« L’assassinat d’un homme d’honneur » : Le journaliste retraité Justin Daboné rend hommage à Thomas Sankara

Le journaliste à la retraite Justin Daboné a présenté aux hommes de médias son recueil de poèmes intitulé : « L’assassinat d’un homme d’honneur. Suivi de : A celle qui repose à Zaka » le samedi 14 octobre 2017 à Ouagadougou. Il s’agit d’une œuvre que l’ancien chef de desk sport de L’Observateur Paalga a dédiée non seulement au père de la révolution burkinabè, le capitaine Thomas Sankara ; mais aussi à son épouse Martine pauline Congo arrachée à son affection le 14 mai 2011.

Thomas Sankara, c’est le père de la révolution burkinabè. C’est l’homme par qui tous les hommes intègres s’identifient. Trente ans après son assassinat ils sont des millions au Burkina Faso tout comme dans le monde à œuvrer afin que la mémoire du charismatique capitaine soit pérennisée. Ils sont nombreux à chanter son nom, à raconter ses œuvres et ses actions à travers des écrits. C’est le cas du journaliste à la retraite Justin Daboné. L’ancien chef de desk sport de L’Observateur Paalga passionné de poèmes a repris sa plume non pas pour faire un compte rendu d’un match de football ou autres disciplines sportives comme il sait le faire si bien, mais pour rendre hommage à deux personnes qui lui sont chères. Il s’agit du défunt président, capitaine Isidore Noël Thomas Sankara et à sa tendre épouse Martine Pauline Congo qui l’a quittée le 14 mai 2011 pour un monde plus meilleur que le notre et qu’il n’a jamais oublié. Pour montrer sa douleur suite à la disparition de ces êtres qui lui sont chères, il a choisi d’écrire comme il sait le faire, mais cette fois-ci à travers la poésie. Il a de ce fait sorti un recueil intitulé « L’assassinat d’un homme d’honneur. Suivi de : A celle qui repose à Zaka ». Il l’a présenté à la presse ce samedi 14 octobre 2017. Il s’agit en effet d’une œuvre de 80 pages subdivisée en trois parties. La première partie composée de 15 poèmes, en référence au 15 octobre, date de commémoration de l’assassinat de Thomas Sankara ; est entièrement dédiée à ce dernier.

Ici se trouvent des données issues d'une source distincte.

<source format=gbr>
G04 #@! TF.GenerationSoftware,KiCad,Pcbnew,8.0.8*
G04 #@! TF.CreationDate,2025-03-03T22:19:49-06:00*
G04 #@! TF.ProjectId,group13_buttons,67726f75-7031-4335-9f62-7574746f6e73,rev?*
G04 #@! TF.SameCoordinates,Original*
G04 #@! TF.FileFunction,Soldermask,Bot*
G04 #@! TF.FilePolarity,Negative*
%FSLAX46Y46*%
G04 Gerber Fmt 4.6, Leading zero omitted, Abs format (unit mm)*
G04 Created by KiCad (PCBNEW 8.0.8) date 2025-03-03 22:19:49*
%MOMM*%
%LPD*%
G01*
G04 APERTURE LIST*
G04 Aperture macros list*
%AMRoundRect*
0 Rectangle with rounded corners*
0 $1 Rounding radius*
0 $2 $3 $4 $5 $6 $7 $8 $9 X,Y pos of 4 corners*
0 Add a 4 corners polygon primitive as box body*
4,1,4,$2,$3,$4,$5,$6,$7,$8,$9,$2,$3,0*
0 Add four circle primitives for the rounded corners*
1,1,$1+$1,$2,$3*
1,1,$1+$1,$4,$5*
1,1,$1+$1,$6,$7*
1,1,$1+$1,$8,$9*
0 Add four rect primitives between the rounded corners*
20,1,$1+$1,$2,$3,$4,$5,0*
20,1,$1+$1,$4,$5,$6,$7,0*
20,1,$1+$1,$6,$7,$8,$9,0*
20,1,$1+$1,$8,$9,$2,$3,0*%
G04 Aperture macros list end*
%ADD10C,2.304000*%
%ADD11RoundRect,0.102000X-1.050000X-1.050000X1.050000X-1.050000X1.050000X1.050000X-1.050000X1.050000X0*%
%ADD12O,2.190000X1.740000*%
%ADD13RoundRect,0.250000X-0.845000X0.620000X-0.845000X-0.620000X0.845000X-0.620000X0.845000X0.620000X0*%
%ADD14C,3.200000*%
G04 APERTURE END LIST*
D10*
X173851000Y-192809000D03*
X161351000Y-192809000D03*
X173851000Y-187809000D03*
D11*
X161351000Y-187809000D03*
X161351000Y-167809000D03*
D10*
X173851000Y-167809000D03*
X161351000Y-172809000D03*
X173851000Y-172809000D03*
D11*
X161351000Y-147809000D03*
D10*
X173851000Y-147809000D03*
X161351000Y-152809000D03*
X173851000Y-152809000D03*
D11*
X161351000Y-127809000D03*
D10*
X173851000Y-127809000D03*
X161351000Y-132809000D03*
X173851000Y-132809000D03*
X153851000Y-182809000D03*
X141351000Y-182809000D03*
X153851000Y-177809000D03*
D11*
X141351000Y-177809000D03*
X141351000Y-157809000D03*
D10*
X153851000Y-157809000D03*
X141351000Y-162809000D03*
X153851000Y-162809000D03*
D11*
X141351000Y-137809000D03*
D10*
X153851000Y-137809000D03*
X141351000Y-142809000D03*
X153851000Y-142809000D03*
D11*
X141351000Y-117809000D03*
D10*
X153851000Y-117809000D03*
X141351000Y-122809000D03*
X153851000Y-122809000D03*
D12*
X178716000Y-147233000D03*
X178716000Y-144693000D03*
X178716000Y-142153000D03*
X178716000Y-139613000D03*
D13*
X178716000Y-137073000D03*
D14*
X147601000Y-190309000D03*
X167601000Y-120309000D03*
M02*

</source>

Elle est intitulée : « L’assassinat du président », avec pour épigraphe « C’était lui ou nous ». Pour ce qui est de cette partie, l’auteur retrace le terrible après midi du 15 octobre 1987, de même que sa visite au cimetière de Dagnöen où l’âme de la victime n’arrive pas à trouver la paix. Il est également revenu sur la chute de celui qui a toujours été soupçonné d’être l’instigateur de cet odieux assassinat.

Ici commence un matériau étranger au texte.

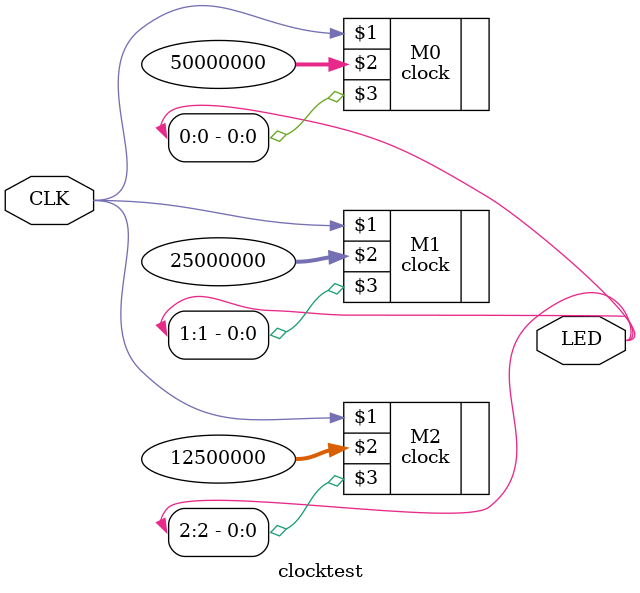
<source format=v>

module clocktest(input CLK, output [2:0]LED);
	
clock M0 (CLK, 50000000, LED[0]);	//1 Hz clock
clock M1 (CLK, 25000000, LED[1]);	//2 Hz clock
clock M2 (CLK, 12500000, LED[2]);	//4 Hz clock
	
endmodule

</source>
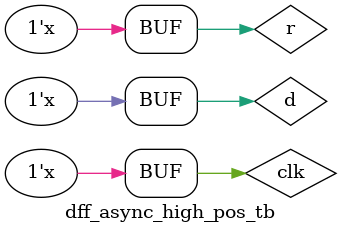
<source format=v>
module dff_async_high_pos_tb;

    wire q, q_bar;
    reg d, r, clk;

    initial 
        begin
            d =0;
            r =0;
            clk = 0;
        end

    always 
        #3 d = ~d;
    always
        #7 r = ~r;
    always
        #11 clk = ~clk;

    dff_async_high_positive df(q,q_bar,d,r,clk);

endmodule

</source>
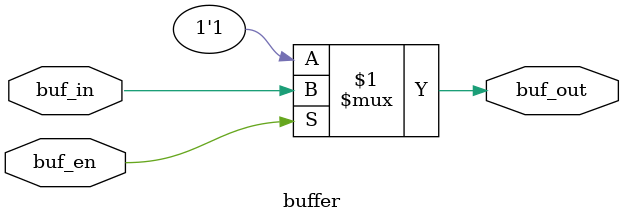
<source format=v>
module buffer(buf_out, buf_in, buf_en);
	output buf_out;
	input buf_in, buf_en;
	
	assign buf_out = buf_en ? buf_in : 1'b1;
endmodule
</source>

Pour celui qui n’a jamais cessé d’aimer sa tendre et épouse Martine pauline Congo qui a été malheureusement arrachée à son affection le 14 mai 2011, après 19 années de mariage ; et qui repose à Zaka, un village situé à une dizaine de kilomètres de Tenkodogo, le poète lui consacre la deuxième partie de son ouvrage qu’il titre « A celle qui repose à Zaka ». Justin Daboné bâti cette seconde partie sur 12 poèmes. Dans chaque ver, il laisse transparaitre une grande douleur qui le consume depuis que sa tendre et épouse a tiré sa révérence. Passionné de littérature, c’est avec un hommage bien mérité à des écrivains tels que : Alfred de Vigny, Alfred de Musset, André Chénier, Alphonse de Lamartine ; des hommes qui l’ont toujours inspirés qu’il termine son recueil.